Di tengah masa kampanye Pilkada 2024 di Kota Tasikmalaya, isu SARA kembali mencuat setelah munculnya aksi penolakan oleh masyarakat setempat terhadap pembangunan rumah duka di belakang RS TMC pada 30 September 2024. Kejadian ini menjadi moment yang memperkeruh suasana politik, di mana sentimen berbasis agama dan identitas kian muncul ke publik. Kejadian ini tak hanya menambah ketegangan politik lokal, tetapi juga mengancam kesatuan di masyarakat.
Isu SARA sering dijadikan alat politisasi ditengah moment pilkada untuk menarik dukungan kelompok tertentu dan masyarakat banyak. Namun, kadang tidak kita sadari politisasi ini memberikan dampa yang bisa berbahaya, karena mengancam perdamaian dan kerukunan di masyarakat.
Mirisnya, efek jangka panjang dari politisasi ini jika terus dilakukan akan dimanfaatkan oleh oknum politisi melalui isu SARA yang dapat memicu ketidakstabilan dan kenetralan dari politik. Masayarakat yang termakan oleh sistem politisi ini akan otomatis terpecah belah dan akan sulit untuk mempersatukannya kembali karena sudah ada kebencian dan hilangnya rasa persatuan dalam dirinya bahkan setelah masa pemilihan berkahir. Kondisi ini tentunya hal yang tidak bisa disepelekan karena akan berdampak pada Pembangunan bangsa dan keberlanjuta demokrasi di Indonesia.

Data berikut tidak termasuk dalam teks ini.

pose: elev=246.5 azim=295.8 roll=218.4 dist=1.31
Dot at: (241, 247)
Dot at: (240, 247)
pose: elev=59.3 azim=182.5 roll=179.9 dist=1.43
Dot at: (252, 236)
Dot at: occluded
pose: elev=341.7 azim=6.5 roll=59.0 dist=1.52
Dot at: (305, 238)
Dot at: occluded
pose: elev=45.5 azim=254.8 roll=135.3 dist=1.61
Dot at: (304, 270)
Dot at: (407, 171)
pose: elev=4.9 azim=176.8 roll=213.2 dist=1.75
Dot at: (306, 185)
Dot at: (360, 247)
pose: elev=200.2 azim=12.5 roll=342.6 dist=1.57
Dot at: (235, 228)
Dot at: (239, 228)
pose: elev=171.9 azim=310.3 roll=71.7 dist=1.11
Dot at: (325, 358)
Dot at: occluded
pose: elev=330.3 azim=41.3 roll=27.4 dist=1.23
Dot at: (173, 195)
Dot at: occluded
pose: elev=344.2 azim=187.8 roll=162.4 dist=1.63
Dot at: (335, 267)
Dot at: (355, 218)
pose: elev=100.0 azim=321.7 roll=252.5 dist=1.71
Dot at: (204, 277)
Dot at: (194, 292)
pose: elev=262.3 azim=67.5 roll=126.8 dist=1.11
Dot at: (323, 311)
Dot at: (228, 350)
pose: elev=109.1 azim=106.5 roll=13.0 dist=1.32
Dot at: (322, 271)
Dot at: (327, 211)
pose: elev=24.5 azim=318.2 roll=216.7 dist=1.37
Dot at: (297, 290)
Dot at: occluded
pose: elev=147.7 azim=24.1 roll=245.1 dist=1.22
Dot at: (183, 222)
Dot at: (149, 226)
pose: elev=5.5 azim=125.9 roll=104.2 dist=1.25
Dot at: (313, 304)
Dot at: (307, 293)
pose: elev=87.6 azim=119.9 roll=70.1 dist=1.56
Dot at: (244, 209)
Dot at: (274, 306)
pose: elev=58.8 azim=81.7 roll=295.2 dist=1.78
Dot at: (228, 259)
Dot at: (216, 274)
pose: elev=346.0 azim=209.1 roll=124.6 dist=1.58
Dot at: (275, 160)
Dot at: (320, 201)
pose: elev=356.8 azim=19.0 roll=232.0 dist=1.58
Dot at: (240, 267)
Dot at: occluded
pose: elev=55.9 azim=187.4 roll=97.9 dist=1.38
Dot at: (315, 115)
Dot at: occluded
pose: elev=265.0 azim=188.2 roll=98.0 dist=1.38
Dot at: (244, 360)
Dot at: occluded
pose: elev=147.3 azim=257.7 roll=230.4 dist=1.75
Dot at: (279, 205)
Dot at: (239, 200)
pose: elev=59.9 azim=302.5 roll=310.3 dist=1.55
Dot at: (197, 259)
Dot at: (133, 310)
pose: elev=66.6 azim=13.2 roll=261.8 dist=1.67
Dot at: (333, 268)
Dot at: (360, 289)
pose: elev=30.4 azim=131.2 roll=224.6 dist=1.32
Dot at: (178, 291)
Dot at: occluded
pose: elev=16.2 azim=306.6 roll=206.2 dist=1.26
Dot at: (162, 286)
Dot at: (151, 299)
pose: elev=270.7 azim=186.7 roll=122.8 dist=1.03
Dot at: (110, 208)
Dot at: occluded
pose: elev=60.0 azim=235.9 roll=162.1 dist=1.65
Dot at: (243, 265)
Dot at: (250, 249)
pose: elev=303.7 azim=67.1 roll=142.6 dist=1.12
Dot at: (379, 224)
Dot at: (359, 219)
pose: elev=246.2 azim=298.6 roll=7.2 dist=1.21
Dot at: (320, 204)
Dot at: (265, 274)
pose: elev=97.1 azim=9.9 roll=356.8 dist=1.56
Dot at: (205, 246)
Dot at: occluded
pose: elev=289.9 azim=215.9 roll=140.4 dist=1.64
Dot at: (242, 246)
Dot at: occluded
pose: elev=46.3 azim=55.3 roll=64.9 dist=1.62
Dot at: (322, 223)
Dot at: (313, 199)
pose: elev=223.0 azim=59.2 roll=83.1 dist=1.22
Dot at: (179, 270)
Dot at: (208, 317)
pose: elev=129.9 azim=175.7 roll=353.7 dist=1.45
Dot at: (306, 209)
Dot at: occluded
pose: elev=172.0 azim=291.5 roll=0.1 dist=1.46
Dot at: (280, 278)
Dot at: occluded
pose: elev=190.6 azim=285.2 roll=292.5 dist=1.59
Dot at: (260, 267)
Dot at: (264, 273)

Mencegah politisi SARA ini terus berlanjut, peran stakholder sangat dibutuhkan dalam Pendidikan politik. Dalam hal ini, kesadaran masyarakat dan peran media dibutuhkan dalm menanggulangi konflik SARA. Kesadaran tentang bahaya politisasi identitas harus ditingkatkan agar masyarakat tidak terjebak dalam agenda politik yang merugikan. Politisasi identitas dapat memecah belah, membuat publik fokus pada perbedaan, bukan visi atau solusi nyata yang diahdirkan dari para calon pemimpin kedepannya. Di sisi lain, media memiliki peran krusial dan strategis dalam memberitakan isu dengan objektivitas, menjaga keseimbangan informasi tanpa memperburuk situasi. Pendidikan politik yang baik juga dibutuhkan, sehingga masyarakat lebih cerdas dalam memilih kandidat berdasarkan program, bukan sekadar identitas etnis, agama, atau golongan.